> _Excerpted passage_
# Curious discovery



## Surfer Joe (May 23, 2015)

When I check the trichs on my plants, I tend to pick some of the parts on the upper colas that are getting the most light thinking that the trichs will be most developed there and tell me how far along the plant is.
The problem is that the trichs on those parts are often clear and also slightly damaged, maybe from the light or from the fans.
So I kept thinking that the plants were still undeveloped, but the pistils were shrivelling and darkening and the calyxes were swelling up, so it was confusing.
I checked a mid branch where the light is weaker and there I found that all of the trichs were cloudy. This was very surprising. Apparently, trichs turn cloudy by the maturity of the plant rather than the intensity of the light.


----------



## Hackerman (May 23, 2015)

Some plants mature from the bottom up and some from the top down. Some just scatter and dance. LOL

But, yes, it's the maturity of the plant, not the amount of light.


----------



## Rosebud (May 23, 2015)

I have amber and clear...no cloudy. How does that even happen?


----------



## sopappy (May 23, 2015)

Rosebud said:


> I have amber and clear...no cloudy. How does that even happen?



Fascinating.... they go from clear right to amber? like a light switch, on / off?
wow, you have the first digital marijuana plant, I knew this was coming.
Sorry Rose, kidding again but really, no in between at all? 
That's amazing. Can you get some pictures that close-up? (I can't)


----------



## Surfer Joe (May 23, 2015)

I also had some that looked just clear and with some amber on a leaf near the top but then I checked the underside of the leaf and it was all covered with milky trichs.
It seems confusing.
If you look at the plants each day, you can see the pistils darkening and shrivelling and the calyxes swelling, so I have been paying more attention to that and not just focusing on the trichs.


----------



## Hushpuppy (May 26, 2015)

Judging ripeness of a plant for harvest can be a bit tricky unless you have grown that particular plant pheno several times. I have had the same issue on different ones. I have a pair of autos right now that I have been watching and found that I couldn't see amber trichs with my 30x loupe but my wife's new camera picked them up beautifully. The bad thing is that the buds haven't bulked up nearly as much as I want. However, I haven't grown this phenol before so I don't know where the peak is for harvest. 

View attachment SBR2.jpg


----------



## Rosebud (May 27, 2015)

sopappy said:


> Fascinating.... they go from clear right to amber? like a light switch, on / off?
> wow, you have the first digital marijuana plant, I knew this was coming.
> Sorry Rose, kidding again but really, no in between at all?
> That's amazing. Can you get some pictures that close-up? (I can't)




Sopappy, i can't get a close up cause i am smoking it. I have never seen that happen before, but it is great smoke.. so I am good..


----------

> _Required action 1_
In the forum thread on checking trichomes, what did Surfer Joe find on a mid branch where the light is weaker?
> _Required action 2_
Copy the forum thread word for word, from "So I kept thinking" up to and including "of the light.".

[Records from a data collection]
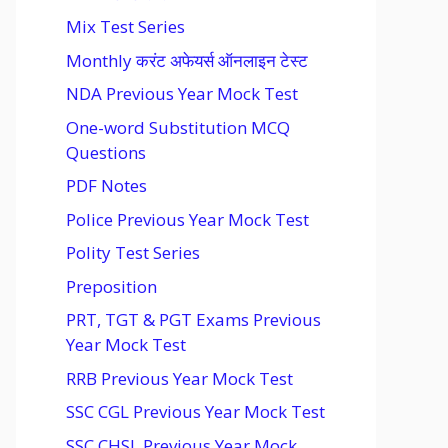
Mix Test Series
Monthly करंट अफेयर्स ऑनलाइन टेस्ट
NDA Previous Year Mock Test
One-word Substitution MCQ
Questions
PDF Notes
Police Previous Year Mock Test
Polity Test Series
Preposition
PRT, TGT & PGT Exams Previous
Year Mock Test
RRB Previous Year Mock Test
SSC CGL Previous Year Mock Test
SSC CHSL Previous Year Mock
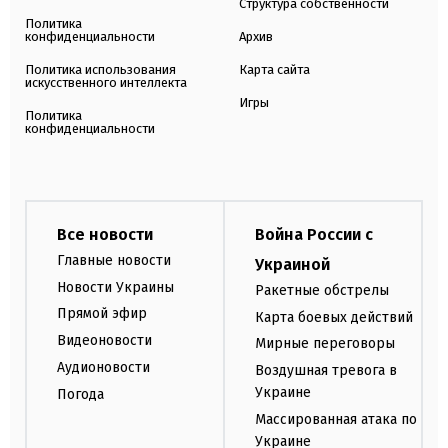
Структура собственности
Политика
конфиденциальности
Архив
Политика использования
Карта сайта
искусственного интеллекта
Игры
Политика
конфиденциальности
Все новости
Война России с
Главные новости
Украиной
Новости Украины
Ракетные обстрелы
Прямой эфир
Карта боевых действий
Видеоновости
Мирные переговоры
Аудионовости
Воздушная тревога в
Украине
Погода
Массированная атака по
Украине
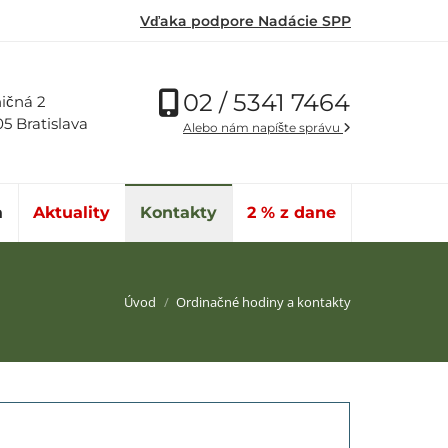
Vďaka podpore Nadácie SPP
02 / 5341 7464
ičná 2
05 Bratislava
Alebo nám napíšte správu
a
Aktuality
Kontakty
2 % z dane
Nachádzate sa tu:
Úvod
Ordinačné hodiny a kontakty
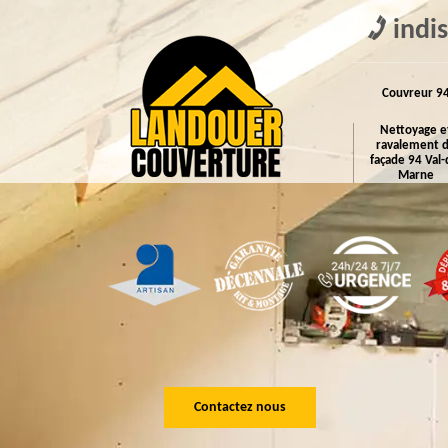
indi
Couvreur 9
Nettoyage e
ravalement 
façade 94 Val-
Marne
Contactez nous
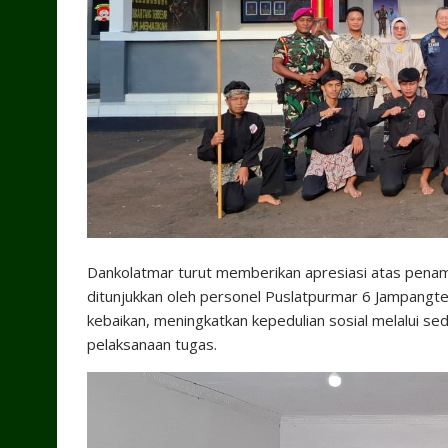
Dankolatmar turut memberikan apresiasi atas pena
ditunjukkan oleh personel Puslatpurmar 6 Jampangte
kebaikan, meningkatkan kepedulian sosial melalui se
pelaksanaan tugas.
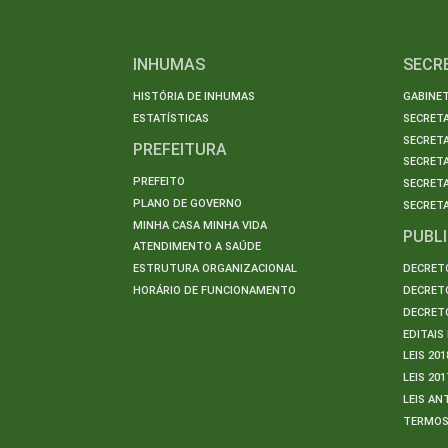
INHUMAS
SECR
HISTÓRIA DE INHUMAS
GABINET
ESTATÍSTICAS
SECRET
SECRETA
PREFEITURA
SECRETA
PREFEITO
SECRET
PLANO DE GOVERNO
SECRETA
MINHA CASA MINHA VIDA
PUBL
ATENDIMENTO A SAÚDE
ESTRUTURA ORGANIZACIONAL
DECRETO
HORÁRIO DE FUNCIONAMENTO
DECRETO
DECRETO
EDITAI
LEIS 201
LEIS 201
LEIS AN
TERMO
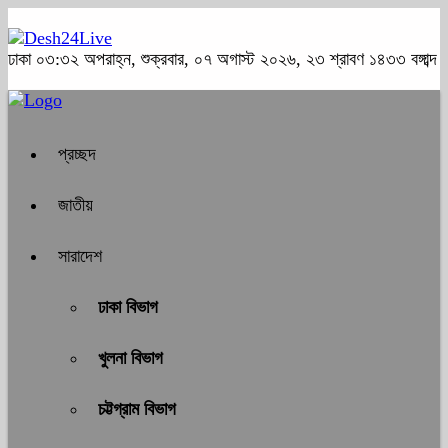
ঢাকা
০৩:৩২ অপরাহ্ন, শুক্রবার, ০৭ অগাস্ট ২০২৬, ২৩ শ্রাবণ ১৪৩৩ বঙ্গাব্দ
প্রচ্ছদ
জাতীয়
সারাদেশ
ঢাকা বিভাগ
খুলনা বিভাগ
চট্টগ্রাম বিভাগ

> _Problem solution 1_
All of the trichs there were cloudy.

> _Problem solution 2_
So I kept thinking that the plants were still undeveloped, but the pistils were shrivelling and darkening and the calyxes were swelling up, so it was confusing.
I checked a mid branch where the light is weaker and there I found that all of the trichs were cloudy. This was very surprising. Apparently, trichs turn cloudy by the maturity of the plant rather than the intensity of the light.